1. **Parse Command-Line Arguments**:
   - The script uses `argparse` to handle command-line arguments for configuration file path and download options.

2. **Load YAML Configuration**:
   - Reads the specified YAML file to load model configurations using the `load_config` function.

3. **Filter Models**:
   - Based on the command-line arguments, the script filters models to download:
     - If `--base_model_only` is set, only models with `base_model: true` are downloaded.
     - If `--full_ckpts` is not set, only models with `for_inference: true` are downloaded.
     - If `--include_base_model` is not set, models with `base_model: true` are skipped unless explicitly included via `--base_model_only`.

4. **Download Models**:
   - For each model in the configuration that passes the filters, the `download_model` function is called.
   - **HuggingFace**:
     - If `--full_ckpts` is set, uses `snapshot_download` to download the entire model repository (files with `.pth`, `.bin`, or `.json` extensions).
     - Otherwise, uses `hf_hub_download` to download a specific file specified by `filename`.
   - **GitHub**:
     - Downloads the file from the provided `url` using `requests` and saves it to `local_dir` with the specified `filename` (or derived from the URL if not provided).

5. **Error Handling**:
   - Ensures the local directory exists before downloading.
   - Validates required fields (`url` for GitHub, `filename` for non-full HuggingFace downloads).
   - Raises errors for unsupported platforms or failed downloads (e.g., HTTP errors).

## Example Commands

1. **Download specific inference files** (default behavior):
   ```bash
   python script_name.py --config configs/model_ckpts.yaml
   ```
   Downloads only models with `for_inference: true` and `base_model: false`.
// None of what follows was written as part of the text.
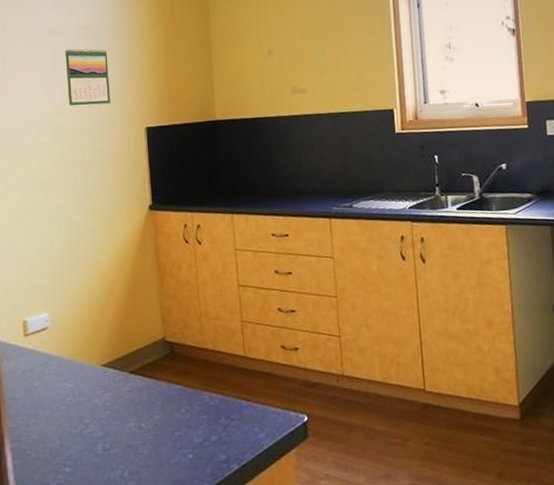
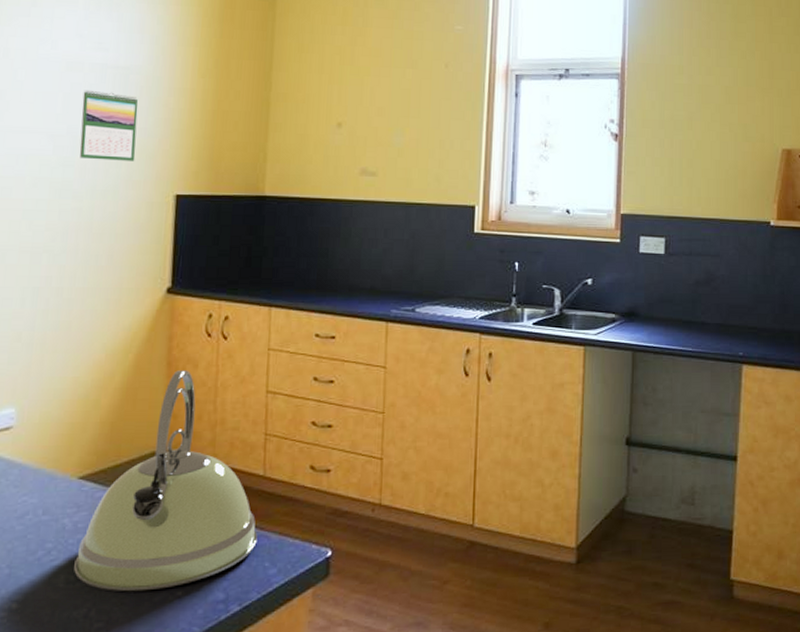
kettle: none [107,272,246,456] -> present [74,370,257,592]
2. **Download full model checkpoints**:
   ```bash
   python script_name.py --config configs/model_ckpts.yaml --full_ckpts
   ```
   Downloads full checkpoints for models with `for_inference: true` and `base_model: false`.
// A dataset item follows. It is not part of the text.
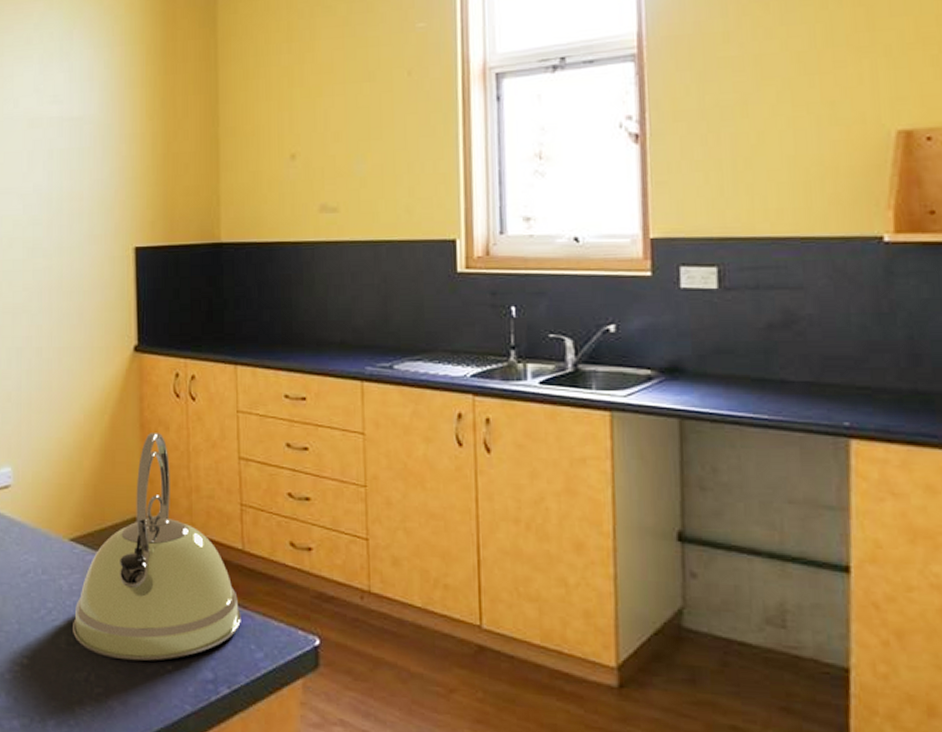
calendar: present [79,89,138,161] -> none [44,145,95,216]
3. **Include base models**:
   ```bash
   python script_name.py --config configs/model_ckpts.yaml --include_base_model
   ```
   Downloads models regardless of `base_model` status, but still respects `for_inference` unless `--full_ckpts` is set.

4. **Download only base models**:
   ```bash
   python script_name.py --config configs/model_ckpts.yaml --base_model_only
   ```
   Downloads only models with `base_model: true`, ignoring `for_inference`.

## Notes

- Ensure the YAML configuration file is correctly formatted and accessible.
- For HuggingFace downloads, an internet connection and sufficient disk space are required.
- For GitHub downloads, the provided URL must be a direct link to a downloadable file.
- The script creates the `local_dir` if it does not exist.
- Downloaded files are saved to the specified `local_dir` with their original filenames (or as specified in the YAML).